• [Records supplied]
--*--

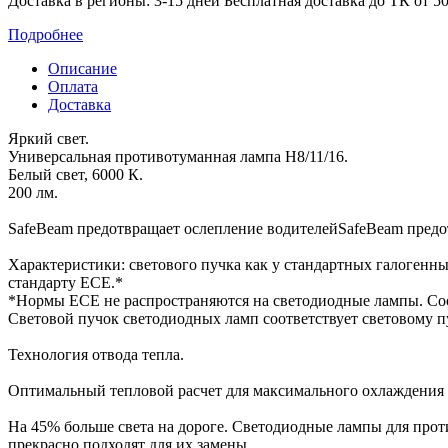
Доставка в регионы: 3-15 дней
Бесплатная доставка до ТК от 50
Подробнее
Описание
Оплата
Доставка
Яркий свет.
Универсальная противотуманная лампа H8/11/16.
Белый свет, 6000 К.
‎200 лм.
SafeBeam предотвращает ослепление водителейSafeBeam предо
Характеристики: светового пучка как у стандартных галогенны
‎стандарту ECE.*
‎*Нормы ECE не распространяются на светодиодные лампы. Со
Световой ‎пучок светодиодных ламп соответствует световому п
Технология отвода тепла.
Оптимальный тепловой расчет для максимального охлаждения с
На 45% больше света на дороге. Светодиодные лампы для проти
‎прекрасно подходят для их замены.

--*--

• [What the exercise asks]
Update the text of the records so that every occurrence of "Оплата" becomes "Способы оплаты", keeping everything else unchanged. Omit the pictures from your answer.

• [Answer for this exercise]
Доставка в регионы: 3-15 дней
Бесплатная доставка до ТК от 50
Подробнее
Описание
Способы оплаты
Доставка
Яркий свет.
Универсальная противотуманная лампа H8/11/16.
Белый свет, 6000 К.
‎200 лм.
SafeBeam предотвращает ослепление водителейSafeBeam предо
Характеристики: светового пучка как у стандартных галогенны
‎стандарту ECE.*
‎*Нормы ECE не распространяются на светодиодные лампы. Со
Световой ‎пучок светодиодных ламп соответствует световому п
Технология отвода тепла.
Оптимальный тепловой расчет для максимального охлаждения с
На 45% больше света на дороге. Светодиодные лампы для проти
‎прекрасно подходят для их замены.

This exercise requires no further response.